The theorem relates the average in-degrees of academics (denoted, e.g., \(\mathbb {E}\left[ d(A)\right] \) for the average in-degree of an academic with information set A).Footnote 18 In particular, it relates the average in-degrees of academics with information sets A and B to that of academics with information sets \(A\sqcup B\) and \(A\sqcap B\). An academic has information set \(A\sqcup B\) if she has performed each experiment as many times as an academic with information set A or an academic with information set B, whichever is higher (whereas an academic with information set \(A\sqcap B\) takes the lower value for each experiment).Footnote 19
For example, if information set A contains twelve replications of experiment 1 and eight replications of experiment 2 and information set B contains ten replications of each experiment then \(A\sqcup B\) contains twelve replications of experiment 1 and ten replications of experiment 2 (and \(A\sqcap B\) contains ten and eight replications, respectively). Or, on the loose interpretation, if the paper represented by information set A makes a greater theoretical advance than the paper represented by information set B, but B contains valuable empirical work as well, then information set \(A\sqcup B\) indicates a paper containing as great a theoretical advance as A, and empirical work as valuable as that in B.Footnote 20
Theorem 3
(Stratified In-Degrees). Let I be an academic community satisfying Always Prefer Higher Epistemic Value and Bounded Reading Probabilities. If I is large enough, then for any two information sets A and B such that at least one academic in I has information set \(A\sqcup B\)
$$\begin{aligned} \mathbb {E}\left[ d(A\sqcup B)\right] + \mathbb {E}\left[ d(A\sqcap B)\right] \ge \mathbb {E}\left[ d(A)\right] + \mathbb {E}\left[ d(B)\right] . \end{aligned}$$
Moreover, if neither A nor B is identical to \(A\sqcup B\)

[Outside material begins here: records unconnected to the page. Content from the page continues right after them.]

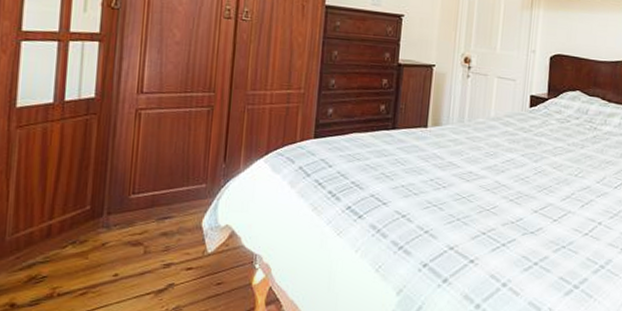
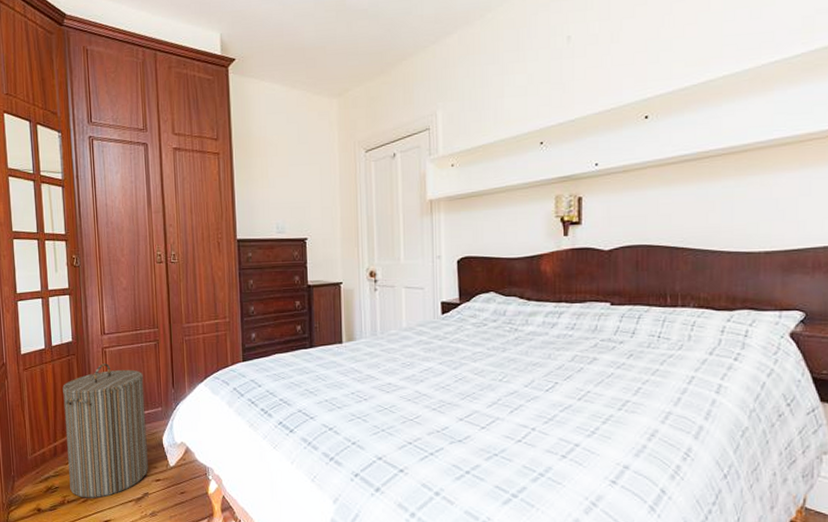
laundry hamper: none [64,127,188,290] -> present [62,363,148,498]

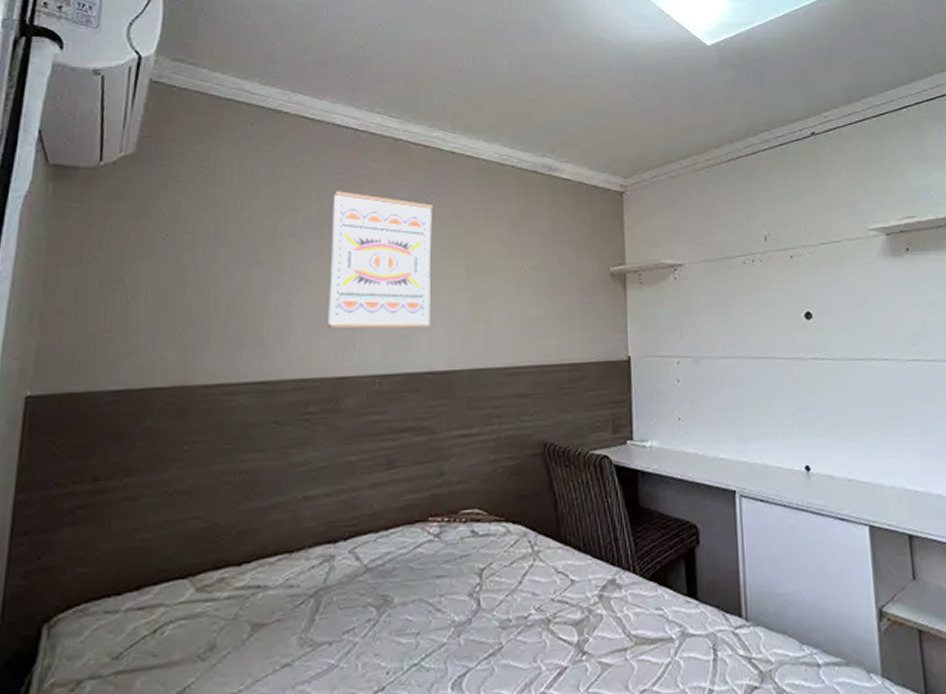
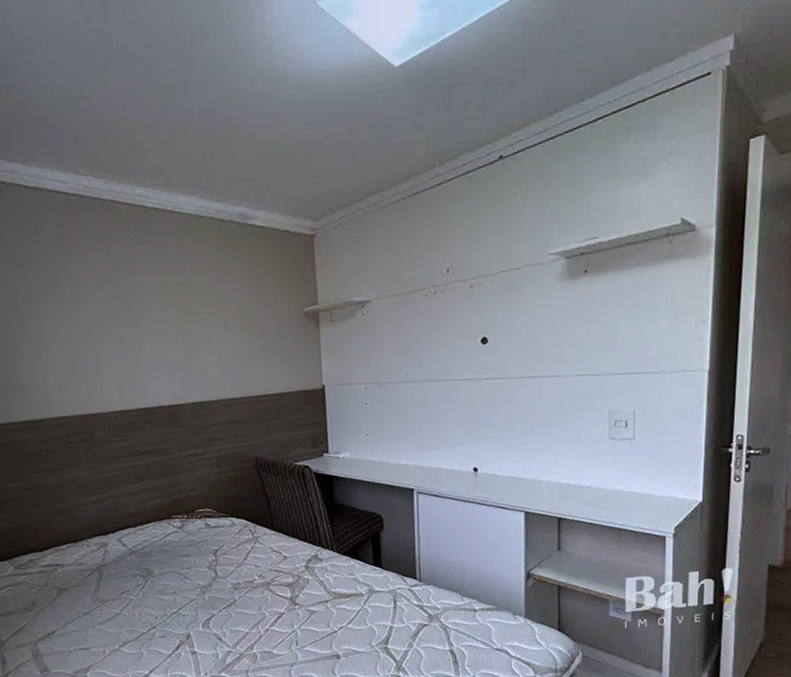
wall art: present [328,191,433,328] -> none [57,254,155,375]

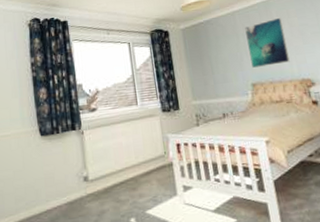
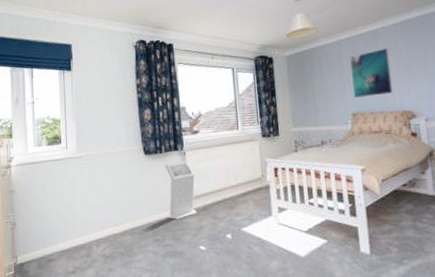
lectern: none [62,141,98,205] -> present [165,161,197,220]

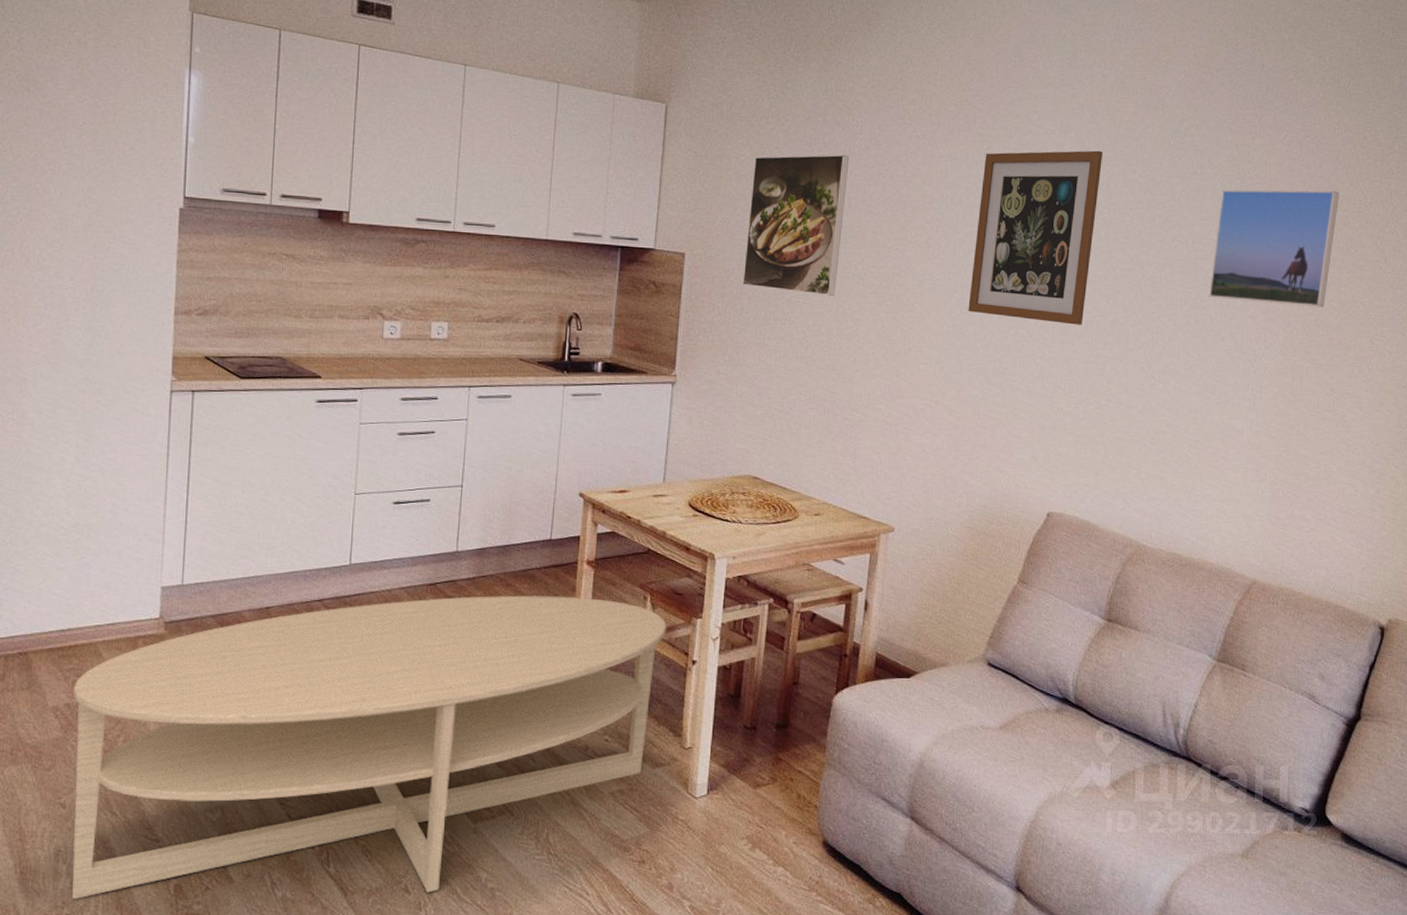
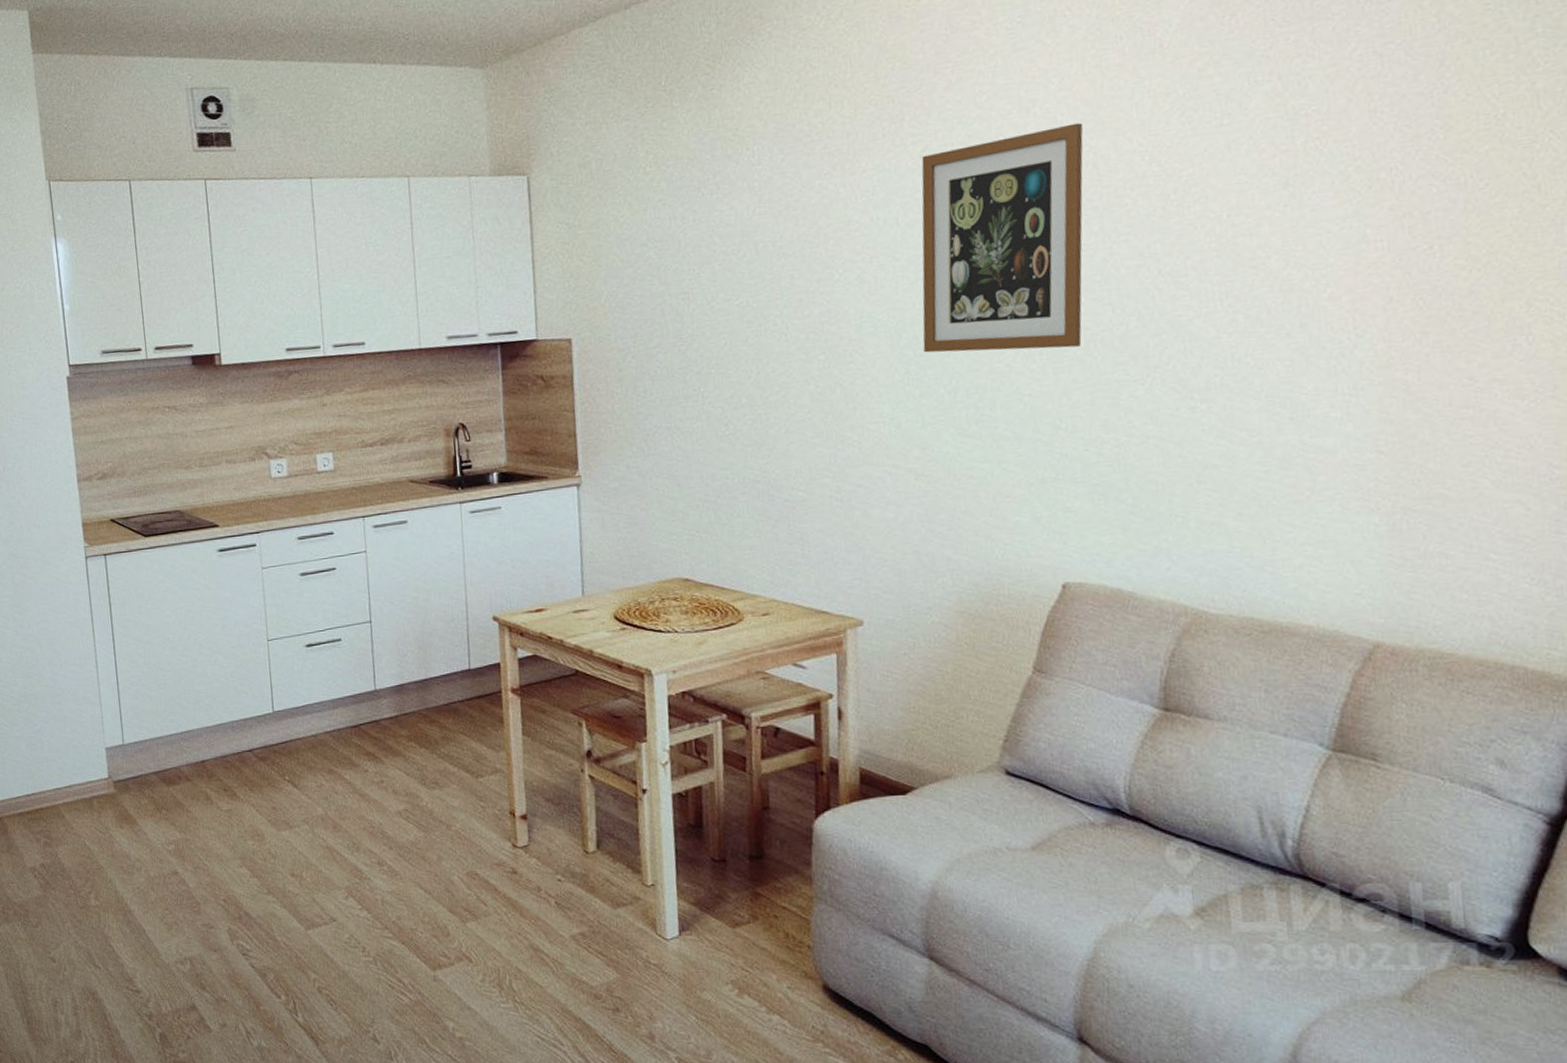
coffee table: present [72,595,666,899] -> none [45,728,608,1047]
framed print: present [742,154,850,296] -> none [636,192,754,364]
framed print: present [1208,189,1340,308] -> none [1260,107,1452,283]

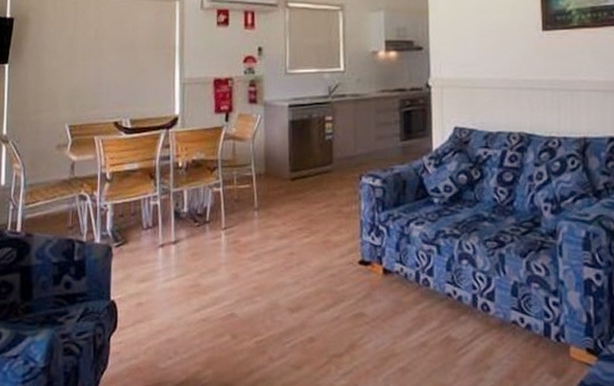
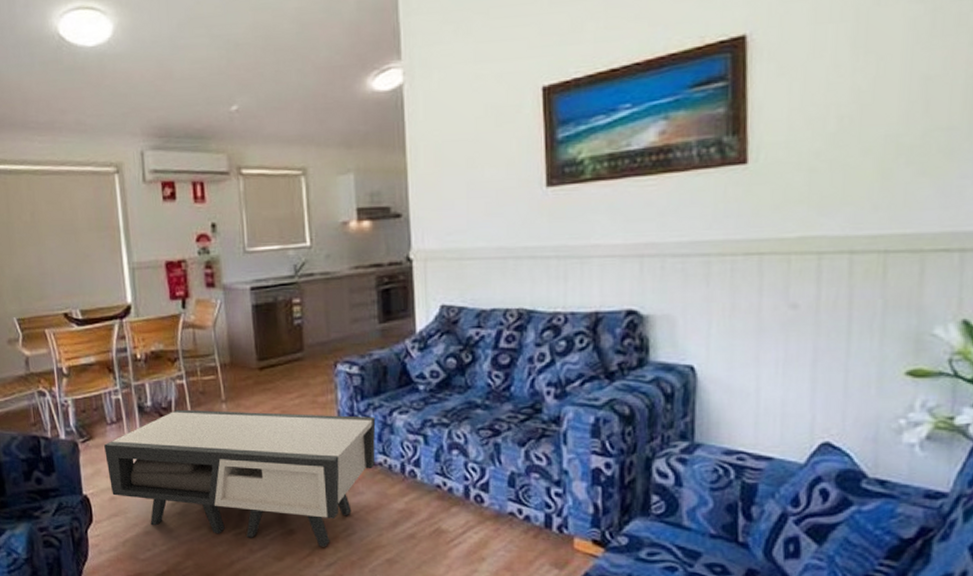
coffee table: none [137,216,394,355] -> present [104,409,376,547]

Footnote 21 and \(\mathbb {E}\left[ d(A\sqcup B)\right] > 0\) then the above inequality can be strengthened to
$$\begin{aligned} \mathbb {E}\left[ d(A\sqcup B)\right] > \mathbb {E}\left[ d(A)\right] + \mathbb {E}\left[ d(B)\right] . \end{aligned}$$
What the theorem says is that if the set of academics is sufficiently large, the number of times a given paper is read increases rapidly—on average, faster than linearly—in the epistemic value of the information set. See Heesen (2016, Sect. 2.5) for a proof.
What do I mean by “faster than linearly”? The following corollary makes this more precise.Footnote 22 Suppose that (part of) the academic community only performs replications of some subset E of the experiments (where E contains at least two experiments).
Let \(A_E(n)\) denote an information set containing n replications of each of the experiments in E (and nothing else). Let \({\hat{n}}\) be the highest value of n such that at least one academic in I has information set \(A_E(n)\). Say that I is dense in E if for each combination of number of replications of the experiments in E some academic has performed exactly that number of replications.Footnote 23 The corollary (proven in Heesen 2016, Sect. 2.6) shows that in dense communities the average number of times a paper is read increases exponentially in n.
Corollary 1
(Exponential In-Degrees). Let I be an academic community satisfying Always Prefer Higher Epistemic Value and Bounded Reading Probabilities. Let E be a subset of the experiments (\(\left| E\right| \ge 2\)) and suppose that I is dense in E. If I is large enough, then for all n (with \(1 \le n \le {\hat{n}}\)),
$$\begin{aligned} \mathbb {E}\left[ d(A_E(n))\right] \ge 2^{(n-1)(|E|-1)}\mathbb {E}\left[ d(A_E(1))\right] . \end{aligned}$$
The theorem and its corollary show that the pattern of stratification in my model reflects the pattern that can be seen in empirical metrics of stratification, e.g., using citation metrics. That is, most papers have few citations, while a rare few have a great number of citations (Price 1965; Redner 1998). This pattern is seen to arise from academics’ preference for papers of high epistemic value. Thus this preference can be viewed as a sufficient condition for these patterns to arise.